→ Your tasks
- 1) In the QCD article, what is the annual QCD limit per person for the 2024 tax year?
- 2) Retype part of the QCD article word for word, beginning at the words "Mistake #1: Exceeding" and stopping after "regular taxable income.".
- 3) Decide whether each statement agrees with the QCD article, answering yes or no and quoting the words that settle it: (a) QCDs can be used by anyone 70½ or older. (b) The annual QCD limit goes down in 2025. (c) For someone 73 or older in 2025, a QCD can count toward the Required Minimum Distribution.

→ Document
☆ ☆ ☆ ☆ ☆ ☆ ☆
These 5 QCD Mistakes Could Cost You Lots of Money
By Carissa Hagen
Imagine this: You’ve discovered the ideal way to support your favorite charity while also reducing your tax bill. You establish a Qualified Charitable Distribution (QCD) from your IRA, feeling great about making a difference, only to later discover that a minor mistake has cost you the tax benefits. Suddenly, what should have been a wise financial move turns into an expensive error.
QCDs are a powerful tool for anyone 70½ or older who wants to give directly to charity while reducing taxable income. And if you’re 73 or older in 2025, a QCD can even count toward your Required Minimum Distribution (RMD), which helps you avoid paying taxes on money you don’t need to keep. But the IRS has strict rules, and a single misstep – like exceeding the contribution limit or sending funds to an ineligible organization – can turn your tax-saving strategy into a taxable mistake.
To make sure your generosity works for you, not against you, let’s go over the five biggest QCD mistakes and how to avoid them. Because when it comes to charitable giving, the only surprises you want are the good kind.
Mistake #1: Exceeding the annual QCD limit
It feels good to donate to charities, but when it comes to QCDs, there is such a thing as too much giving, at least in the eyes of the IRS. For the tax year 2024, the annual QCD limit is $105,000 per person (it will increase to $108,000 in 2025). If you give beyond that, any extra amount is not tax-free and could be treated as regular taxable income.
☆ ☆ ☆ ☆ ☆ ☆ ☆
→ Extracted records

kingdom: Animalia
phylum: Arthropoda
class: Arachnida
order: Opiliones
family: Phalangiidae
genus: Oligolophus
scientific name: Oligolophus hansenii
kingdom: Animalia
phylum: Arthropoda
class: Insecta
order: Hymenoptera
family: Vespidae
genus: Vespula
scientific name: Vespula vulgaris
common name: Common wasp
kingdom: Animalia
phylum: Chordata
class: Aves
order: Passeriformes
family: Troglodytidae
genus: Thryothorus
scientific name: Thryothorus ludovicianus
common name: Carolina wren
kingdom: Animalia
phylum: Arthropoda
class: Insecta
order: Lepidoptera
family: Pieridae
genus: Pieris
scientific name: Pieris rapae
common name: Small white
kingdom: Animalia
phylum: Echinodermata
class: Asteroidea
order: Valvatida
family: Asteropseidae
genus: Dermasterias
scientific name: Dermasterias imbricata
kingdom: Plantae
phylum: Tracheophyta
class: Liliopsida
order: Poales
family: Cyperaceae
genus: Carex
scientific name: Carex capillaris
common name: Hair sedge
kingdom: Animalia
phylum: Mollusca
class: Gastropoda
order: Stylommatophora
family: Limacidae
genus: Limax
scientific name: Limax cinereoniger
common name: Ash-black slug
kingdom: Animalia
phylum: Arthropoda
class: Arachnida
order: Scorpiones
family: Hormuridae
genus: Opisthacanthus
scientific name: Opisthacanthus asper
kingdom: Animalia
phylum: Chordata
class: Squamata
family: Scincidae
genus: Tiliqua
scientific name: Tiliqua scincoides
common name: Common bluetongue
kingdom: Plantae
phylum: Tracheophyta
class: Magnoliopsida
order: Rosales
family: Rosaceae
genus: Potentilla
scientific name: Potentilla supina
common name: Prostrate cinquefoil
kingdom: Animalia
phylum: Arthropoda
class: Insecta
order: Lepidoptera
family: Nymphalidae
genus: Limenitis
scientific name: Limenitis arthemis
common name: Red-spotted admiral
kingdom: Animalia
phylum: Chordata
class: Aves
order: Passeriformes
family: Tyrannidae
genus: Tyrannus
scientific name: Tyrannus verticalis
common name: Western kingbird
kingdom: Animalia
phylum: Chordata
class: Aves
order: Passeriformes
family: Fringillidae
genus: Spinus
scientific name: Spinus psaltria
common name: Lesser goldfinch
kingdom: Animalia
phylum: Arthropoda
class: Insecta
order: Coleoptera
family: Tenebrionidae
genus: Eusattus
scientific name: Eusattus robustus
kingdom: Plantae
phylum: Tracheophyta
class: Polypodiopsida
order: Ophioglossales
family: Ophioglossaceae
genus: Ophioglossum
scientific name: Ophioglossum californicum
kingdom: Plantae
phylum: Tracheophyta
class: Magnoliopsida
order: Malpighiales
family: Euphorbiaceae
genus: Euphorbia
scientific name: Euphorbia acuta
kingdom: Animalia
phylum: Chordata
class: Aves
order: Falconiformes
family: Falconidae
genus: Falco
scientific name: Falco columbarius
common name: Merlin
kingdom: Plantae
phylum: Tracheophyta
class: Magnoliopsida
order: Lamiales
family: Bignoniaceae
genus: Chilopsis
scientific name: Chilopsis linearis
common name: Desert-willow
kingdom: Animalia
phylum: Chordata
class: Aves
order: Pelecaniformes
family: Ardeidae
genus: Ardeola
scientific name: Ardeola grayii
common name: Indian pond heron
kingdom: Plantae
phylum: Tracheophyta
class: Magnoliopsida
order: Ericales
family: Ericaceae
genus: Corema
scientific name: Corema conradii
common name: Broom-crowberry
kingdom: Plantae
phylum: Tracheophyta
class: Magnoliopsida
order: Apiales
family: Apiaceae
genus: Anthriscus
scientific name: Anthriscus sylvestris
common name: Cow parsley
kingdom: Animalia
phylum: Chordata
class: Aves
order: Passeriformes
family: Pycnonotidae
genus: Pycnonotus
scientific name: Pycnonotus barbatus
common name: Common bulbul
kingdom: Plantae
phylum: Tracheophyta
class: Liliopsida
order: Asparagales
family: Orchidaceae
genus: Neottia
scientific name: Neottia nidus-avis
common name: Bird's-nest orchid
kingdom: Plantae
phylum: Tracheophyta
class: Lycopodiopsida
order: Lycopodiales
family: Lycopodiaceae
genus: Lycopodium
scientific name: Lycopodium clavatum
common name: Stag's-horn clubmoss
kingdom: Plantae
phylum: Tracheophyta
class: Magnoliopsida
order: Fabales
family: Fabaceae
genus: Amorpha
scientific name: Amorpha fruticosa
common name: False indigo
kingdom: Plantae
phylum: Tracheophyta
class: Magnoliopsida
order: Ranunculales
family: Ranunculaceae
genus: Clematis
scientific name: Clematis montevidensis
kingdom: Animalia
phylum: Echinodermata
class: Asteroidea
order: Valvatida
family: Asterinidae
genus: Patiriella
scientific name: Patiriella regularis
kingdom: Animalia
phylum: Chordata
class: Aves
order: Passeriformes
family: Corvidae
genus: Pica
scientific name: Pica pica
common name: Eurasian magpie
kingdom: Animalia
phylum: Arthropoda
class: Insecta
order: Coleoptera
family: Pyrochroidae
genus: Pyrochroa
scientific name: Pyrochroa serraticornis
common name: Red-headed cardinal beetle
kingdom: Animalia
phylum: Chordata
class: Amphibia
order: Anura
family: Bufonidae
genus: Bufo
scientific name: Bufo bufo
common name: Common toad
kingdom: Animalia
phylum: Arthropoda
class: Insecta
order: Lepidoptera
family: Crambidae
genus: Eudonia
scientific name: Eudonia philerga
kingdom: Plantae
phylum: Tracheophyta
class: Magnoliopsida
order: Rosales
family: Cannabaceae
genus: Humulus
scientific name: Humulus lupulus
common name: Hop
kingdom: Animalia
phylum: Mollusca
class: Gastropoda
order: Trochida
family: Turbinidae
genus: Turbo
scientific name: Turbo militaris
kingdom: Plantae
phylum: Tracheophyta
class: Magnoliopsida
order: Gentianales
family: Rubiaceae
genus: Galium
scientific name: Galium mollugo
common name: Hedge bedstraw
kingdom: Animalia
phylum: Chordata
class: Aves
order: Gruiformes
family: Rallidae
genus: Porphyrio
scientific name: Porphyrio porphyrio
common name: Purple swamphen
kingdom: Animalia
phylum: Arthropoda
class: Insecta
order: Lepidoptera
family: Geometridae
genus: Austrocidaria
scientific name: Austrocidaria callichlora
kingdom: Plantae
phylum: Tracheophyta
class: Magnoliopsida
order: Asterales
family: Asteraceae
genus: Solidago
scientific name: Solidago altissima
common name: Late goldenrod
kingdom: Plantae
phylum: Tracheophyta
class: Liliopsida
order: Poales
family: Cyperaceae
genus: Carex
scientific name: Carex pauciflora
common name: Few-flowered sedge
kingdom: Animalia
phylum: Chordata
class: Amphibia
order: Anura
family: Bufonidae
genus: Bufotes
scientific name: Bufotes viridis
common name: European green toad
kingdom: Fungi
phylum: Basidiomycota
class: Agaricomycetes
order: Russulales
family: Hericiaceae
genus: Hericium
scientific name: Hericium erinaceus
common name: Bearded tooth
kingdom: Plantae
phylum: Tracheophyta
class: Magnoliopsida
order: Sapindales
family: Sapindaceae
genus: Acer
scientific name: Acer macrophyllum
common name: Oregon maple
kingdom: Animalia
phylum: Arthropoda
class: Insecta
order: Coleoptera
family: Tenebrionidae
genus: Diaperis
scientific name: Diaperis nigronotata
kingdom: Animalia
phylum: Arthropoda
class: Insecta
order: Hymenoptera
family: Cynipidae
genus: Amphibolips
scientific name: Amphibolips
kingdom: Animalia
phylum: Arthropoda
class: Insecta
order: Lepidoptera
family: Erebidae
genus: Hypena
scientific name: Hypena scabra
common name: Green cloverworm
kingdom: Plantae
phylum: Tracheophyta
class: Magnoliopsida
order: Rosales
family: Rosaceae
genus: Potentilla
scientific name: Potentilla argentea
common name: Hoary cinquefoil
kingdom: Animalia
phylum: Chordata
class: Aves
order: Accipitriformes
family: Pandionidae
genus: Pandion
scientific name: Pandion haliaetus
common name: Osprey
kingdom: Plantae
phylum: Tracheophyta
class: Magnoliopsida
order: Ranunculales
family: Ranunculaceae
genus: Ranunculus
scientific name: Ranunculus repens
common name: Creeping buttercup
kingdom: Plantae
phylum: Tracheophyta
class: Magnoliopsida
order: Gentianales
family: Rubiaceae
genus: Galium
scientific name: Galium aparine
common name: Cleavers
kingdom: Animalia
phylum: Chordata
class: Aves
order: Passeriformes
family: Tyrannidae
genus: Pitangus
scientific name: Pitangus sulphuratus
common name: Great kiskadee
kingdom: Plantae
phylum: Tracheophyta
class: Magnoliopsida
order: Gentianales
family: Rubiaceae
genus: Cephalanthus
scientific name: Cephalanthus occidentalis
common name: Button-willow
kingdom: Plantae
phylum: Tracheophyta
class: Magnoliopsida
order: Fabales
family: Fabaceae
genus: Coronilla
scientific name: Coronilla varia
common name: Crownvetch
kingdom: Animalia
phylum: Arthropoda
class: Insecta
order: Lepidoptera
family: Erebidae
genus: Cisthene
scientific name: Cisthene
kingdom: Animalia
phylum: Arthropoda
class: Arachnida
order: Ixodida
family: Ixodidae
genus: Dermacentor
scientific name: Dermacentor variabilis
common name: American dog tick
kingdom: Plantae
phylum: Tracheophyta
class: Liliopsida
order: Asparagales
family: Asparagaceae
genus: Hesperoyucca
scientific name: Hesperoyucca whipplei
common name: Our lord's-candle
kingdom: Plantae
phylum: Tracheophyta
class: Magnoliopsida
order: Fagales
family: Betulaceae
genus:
☆ ☆ ☆ ☆ ☆ ☆ ☆
→ The replies
- 1) $105,000 per person.

- 2)
Mistake #1: Exceeding the annual QCD limit
It feels good to donate to charities, but when it comes to QCDs, there is such a thing as too much giving, at least in the eyes of the IRS. For the tax year 2024, the annual QCD limit is $105,000 per person (it will increase to $108,000 in 2025). If you give beyond that, any extra amount is not tax-free and could be treated as regular taxable income.

- 3)
(a) Yes: "QCDs are a powerful tool for anyone 70½ or older"
(b) No: "it will increase to $108,000 in 2025"
(c) Yes: "if you’re 73 or older in 2025, a QCD can even count toward your Required Minimum Distribution (RMD)"